**WHAT TO WORK ON**. Please output all of the data below word for word, keeping every line unchanged.

**DATA SHOWN**.
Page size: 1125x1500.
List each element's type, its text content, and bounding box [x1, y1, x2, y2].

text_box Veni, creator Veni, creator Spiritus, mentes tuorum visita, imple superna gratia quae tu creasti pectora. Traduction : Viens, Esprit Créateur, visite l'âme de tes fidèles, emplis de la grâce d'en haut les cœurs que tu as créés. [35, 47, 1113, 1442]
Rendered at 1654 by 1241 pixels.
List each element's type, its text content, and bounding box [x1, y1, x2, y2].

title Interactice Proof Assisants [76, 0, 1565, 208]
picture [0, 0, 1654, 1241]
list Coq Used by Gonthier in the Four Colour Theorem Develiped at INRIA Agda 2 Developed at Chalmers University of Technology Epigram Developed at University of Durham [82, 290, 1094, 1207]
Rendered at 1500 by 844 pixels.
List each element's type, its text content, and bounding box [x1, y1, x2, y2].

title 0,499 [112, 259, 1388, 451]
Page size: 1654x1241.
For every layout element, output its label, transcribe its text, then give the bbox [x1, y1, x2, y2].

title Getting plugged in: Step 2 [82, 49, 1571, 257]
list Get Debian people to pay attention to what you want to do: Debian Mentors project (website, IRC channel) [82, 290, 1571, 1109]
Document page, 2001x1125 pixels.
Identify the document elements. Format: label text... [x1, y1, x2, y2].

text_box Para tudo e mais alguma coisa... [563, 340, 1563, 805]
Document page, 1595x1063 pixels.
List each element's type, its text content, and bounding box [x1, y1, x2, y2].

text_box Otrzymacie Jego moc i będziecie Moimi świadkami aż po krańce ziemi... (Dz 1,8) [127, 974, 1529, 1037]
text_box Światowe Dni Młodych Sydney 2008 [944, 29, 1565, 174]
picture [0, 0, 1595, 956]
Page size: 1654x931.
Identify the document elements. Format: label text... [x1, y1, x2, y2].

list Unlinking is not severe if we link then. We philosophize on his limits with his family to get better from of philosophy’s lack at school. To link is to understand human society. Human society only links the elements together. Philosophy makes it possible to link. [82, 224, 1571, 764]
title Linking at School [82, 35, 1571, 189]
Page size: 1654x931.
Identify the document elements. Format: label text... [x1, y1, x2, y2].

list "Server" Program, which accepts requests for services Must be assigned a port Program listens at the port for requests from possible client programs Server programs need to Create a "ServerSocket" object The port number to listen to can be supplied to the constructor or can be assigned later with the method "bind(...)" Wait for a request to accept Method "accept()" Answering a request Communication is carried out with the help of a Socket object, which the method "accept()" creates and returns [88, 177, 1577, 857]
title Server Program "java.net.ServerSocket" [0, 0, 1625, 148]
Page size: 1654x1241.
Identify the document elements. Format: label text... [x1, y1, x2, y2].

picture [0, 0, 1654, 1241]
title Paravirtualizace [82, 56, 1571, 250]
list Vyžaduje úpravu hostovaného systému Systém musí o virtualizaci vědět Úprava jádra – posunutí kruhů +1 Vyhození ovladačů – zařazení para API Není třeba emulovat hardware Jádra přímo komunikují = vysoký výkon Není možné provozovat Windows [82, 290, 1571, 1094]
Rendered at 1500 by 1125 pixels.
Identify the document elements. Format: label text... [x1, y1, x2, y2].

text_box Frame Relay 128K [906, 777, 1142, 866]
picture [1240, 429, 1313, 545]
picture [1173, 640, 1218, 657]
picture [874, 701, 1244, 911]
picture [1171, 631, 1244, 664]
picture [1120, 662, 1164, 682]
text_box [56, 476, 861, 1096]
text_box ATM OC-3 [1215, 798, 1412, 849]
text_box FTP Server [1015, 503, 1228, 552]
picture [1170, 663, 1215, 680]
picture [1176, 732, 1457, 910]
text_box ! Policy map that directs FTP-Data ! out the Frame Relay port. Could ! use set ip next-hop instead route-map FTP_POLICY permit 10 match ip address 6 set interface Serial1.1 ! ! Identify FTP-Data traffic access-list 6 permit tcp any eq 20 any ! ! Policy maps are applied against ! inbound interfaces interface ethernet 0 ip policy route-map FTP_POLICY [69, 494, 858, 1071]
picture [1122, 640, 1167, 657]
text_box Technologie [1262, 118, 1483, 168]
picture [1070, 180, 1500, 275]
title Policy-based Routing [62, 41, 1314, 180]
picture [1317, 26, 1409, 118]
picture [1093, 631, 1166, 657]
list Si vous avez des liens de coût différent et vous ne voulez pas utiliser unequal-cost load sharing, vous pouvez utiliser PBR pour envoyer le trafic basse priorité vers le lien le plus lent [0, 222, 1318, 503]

**SOLVED PROBLEM**.
Page size: 1125x1500.
List each element's type, its text content, and bounding box [x1, y1, x2, y2].

text_box Veni, creator Veni, creator Spiritus, mentes tuorum visita, imple superna gratia quae tu creasti pectora. Traduction : Viens, Esprit Créateur, visite l'âme de tes fidèles, emplis de la grâce d'en haut les cœurs que tu as créés. [35, 47, 1113, 1442]
Rendered at 1654 by 1241 pixels.
List each element's type, its text content, and bounding box [x1, y1, x2, y2].

title Interactice Proof Assisants [76, 0, 1565, 208]
picture [0, 0, 1654, 1241]
list Coq Used by Gonthier in the Four Colour Theorem Develiped at INRIA Agda 2 Developed at Chalmers University of Technology Epigram Developed at University of Durham [82, 290, 1094, 1207]
Rendered at 1500 by 844 pixels.
List each element's type, its text content, and bounding box [x1, y1, x2, y2].

title 0,499 [112, 259, 1388, 451]
Page size: 1654x1241.
For every layout element, output its label, transcribe its text, then give the bbox [x1, y1, x2, y2].

title Getting plugged in: Step 2 [82, 49, 1571, 257]
list Get Debian people to pay attention to what you want to do: Debian Mentors project (website, IRC channel) [82, 290, 1571, 1109]
Document page, 2001x1125 pixels.
Identify the document elements. Format: label text... [x1, y1, x2, y2].

text_box Para tudo e mais alguma coisa... [563, 340, 1563, 805]
Document page, 1595x1063 pixels.
List each element's type, its text content, and bounding box [x1, y1, x2, y2].

text_box Otrzymacie Jego moc i będziecie Moimi świadkami aż po krańce ziemi... (Dz 1,8) [127, 974, 1529, 1037]
text_box Światowe Dni Młodych Sydney 2008 [944, 29, 1565, 174]
picture [0, 0, 1595, 956]
Page size: 1654x931.
Identify the document elements. Format: label text... [x1, y1, x2, y2].

list Unlinking is not severe if we link then. We philosophize on his limits with his family to get better from of philosophy’s lack at school. To link is to understand human society. Human society only links the elements together. Philosophy makes it possible to link. [82, 224, 1571, 764]
title Linking at School [82, 35, 1571, 189]
Page size: 1654x931.
Identify the document elements. Format: label text... [x1, y1, x2, y2].

list "Server" Program, which accepts requests for services Must be assigned a port Program listens at the port for requests from possible client programs Server programs need to Create a "ServerSocket" object The port number to listen to can be supplied to the constructor or can be assigned later with the method "bind(...)" Wait for a request to accept Method "accept()" Answering a request Communication is carried out with the help of a Socket object, which the method "accept()" creates and returns [88, 177, 1577, 857]
title Server Program "java.net.ServerSocket" [0, 0, 1625, 148]
Page size: 1654x1241.
Identify the document elements. Format: label text... [x1, y1, x2, y2].

picture [0, 0, 1654, 1241]
title Paravirtualizace [82, 56, 1571, 250]
list Vyžaduje úpravu hostovaného systému Systém musí o virtualizaci vědět Úprava jádra – posunutí kruhů +1 Vyhození ovladačů – zařazení para API Není třeba emulovat hardware Jádra přímo komunikují = vysoký výkon Není možné provozovat Windows [82, 290, 1571, 1094]
Rendered at 1500 by 1125 pixels.
Identify the document elements. Format: label text... [x1, y1, x2, y2].

text_box Frame Relay 128K [906, 777, 1142, 866]
picture [1240, 429, 1313, 545]
picture [1173, 640, 1218, 657]
picture [874, 701, 1244, 911]
picture [1171, 631, 1244, 664]
picture [1120, 662, 1164, 682]
text_box [56, 476, 861, 1096]
text_box ATM OC-3 [1215, 798, 1412, 849]
text_box FTP Server [1015, 503, 1228, 552]
picture [1170, 663, 1215, 680]
picture [1176, 732, 1457, 910]
text_box ! Policy map that directs FTP-Data ! out the Frame Relay port. Could ! use set ip next-hop instead route-map FTP_POLICY permit 10 match ip address 6 set interface Serial1.1 ! ! Identify FTP-Data traffic access-list 6 permit tcp any eq 20 any ! ! Policy maps are applied against ! inbound interfaces interface ethernet 0 ip policy route-map FTP_POLICY [69, 494, 858, 1071]
picture [1122, 640, 1167, 657]
text_box Technologie [1262, 118, 1483, 168]
picture [1070, 180, 1500, 275]
title Policy-based Routing [62, 41, 1314, 180]
picture [1317, 26, 1409, 118]
picture [1093, 631, 1166, 657]
list Si vous avez des liens de coût différent et vous ne voulez pas utiliser unequal-cost load sharing, vous pouvez utiliser PBR pour envoyer le trafic basse priorité vers le lien le plus lent [0, 222, 1318, 503]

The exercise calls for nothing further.